The historical record. Chicago cycled through three consecutive mayors, each elected as the negation of the last one’s failures, each reproducing a new variety of failure. Rahm Emanuel (2011–2019) pursued austerity and privatization, closed 50 Chicago Public Schools overwhelmingly in Black and Brown neighborhoods, doubled the property tax levy to shore up the pension crisis, and fought the courts to cut pensions. He did everything the fiscal hawks prescribed and still gutted neighborhood institutions so the spreadsheets could balance. The backlash produced Lori Lightfoot, who won in 2019 on a landslide reform mandate, then squandered it through managerial dysfunction and became the first sitting Chicago mayor in forty years to lose reelection. Then came Brandon Johnson, a former CTU organizer who got his start protesting Emanuel’s closings, elected in 2023 on an explicitly anti-austerity platform, now facing a $1.2 billion budget gap. Negation is not a governing philosophy, and the cycle produced nothing but wreckage.
New York City just lived its own compressed version. Andrew Cuomo systematically drained city funding during his decade as governor, redirecting revenue upward while New York City’s contribution to state coffers (54.5 percent) far exceeded what it received back (40.5 percent). Then came Eric Adams: the centrist, the former cop, the pragmatic deal-maker. Adams talked fiscal discipline while presiding over what Mamdani’s administration now calls “staggering mismanagement.” He chronically underbudgeted essential services ($860 million for cash assistance programs projected to cost $1.7 billion) while maintaining the appearance of balance through aggressive reserve drawdowns and staffing vacancies. He was indicted on federal bribery and campaign finance charges. If Mamdani governs only as the negation of Adams, he is simply the latest turn of the same wheel.
The system, not the mayor
The instinct in electoral politics is to treat failure as a communications problem: hold a press conference, fire someone, promise to do better. The instinct Mamdani showed between the two snowstorms was to treat failure as an engineering problem. That is what state capacity actually means: not bigger budgets or more workers (though both may help), but institutions that can see what they are doing and adjust.
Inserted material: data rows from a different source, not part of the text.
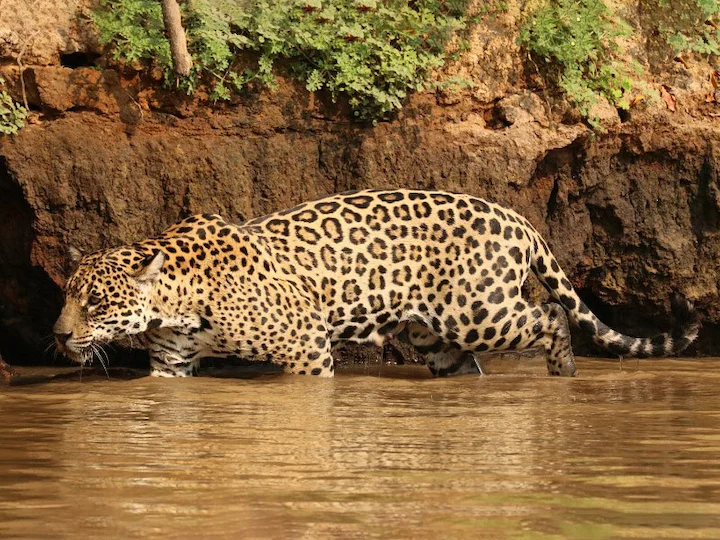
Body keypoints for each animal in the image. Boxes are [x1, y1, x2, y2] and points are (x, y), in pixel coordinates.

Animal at [53, 189, 700, 378]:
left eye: (95, 303)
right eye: (67, 297)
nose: (57, 336)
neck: (177, 300)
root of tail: (519, 219)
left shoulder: (305, 347)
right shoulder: (170, 364)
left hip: (481, 312)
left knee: (551, 315)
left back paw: (563, 372)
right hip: (429, 333)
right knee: (460, 363)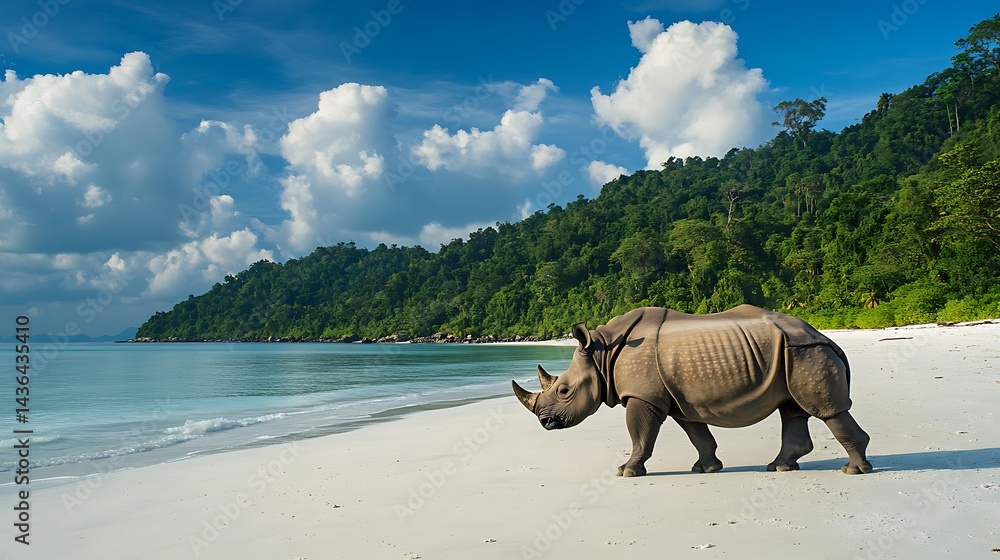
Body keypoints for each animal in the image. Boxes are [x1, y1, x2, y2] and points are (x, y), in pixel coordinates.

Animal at [512, 305, 872, 476]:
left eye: (564, 391)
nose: (545, 421)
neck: (602, 353)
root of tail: (826, 337)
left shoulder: (642, 396)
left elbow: (639, 435)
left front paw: (626, 472)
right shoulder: (680, 399)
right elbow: (697, 433)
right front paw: (706, 469)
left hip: (806, 353)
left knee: (825, 410)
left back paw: (853, 471)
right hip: (795, 354)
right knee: (793, 408)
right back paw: (780, 468)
The CSO reports land March 20. The executive budget follows in April. The City Council negotiation runs through June. These documents will reveal whether the administration understands the difference between cutting costs and eliminating the causes of costs, or whether it merely borrowed the vocabulary. Adams also promised transparency. He also had institutional tools. He used them to maintain appearances while the structural problems compounded. If Mamdani’s CSO program produces cosmetic savings while the real questions go unasked, the comparison to Adams will stop being a cautionary tale and start being a prediction.
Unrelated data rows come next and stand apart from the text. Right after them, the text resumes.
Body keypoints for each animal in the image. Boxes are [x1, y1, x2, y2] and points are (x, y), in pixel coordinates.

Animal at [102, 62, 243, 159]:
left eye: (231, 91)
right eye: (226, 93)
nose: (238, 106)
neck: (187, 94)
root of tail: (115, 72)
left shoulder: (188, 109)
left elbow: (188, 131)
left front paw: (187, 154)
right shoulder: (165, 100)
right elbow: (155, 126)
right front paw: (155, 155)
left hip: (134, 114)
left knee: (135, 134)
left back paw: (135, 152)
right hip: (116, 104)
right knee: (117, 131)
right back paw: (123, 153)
The states dismantling their property tax architecture have no such tools and no capacity to learn from their own mistakes. A constitutional amendment is not a system. It cannot be studied, adjusted, or corrected when the next recession arrives and the sales tax revenue collapses. New York’s property tax base provides something those states are about to lose: a stable foundation to govern from, and the institutional room to get better at it.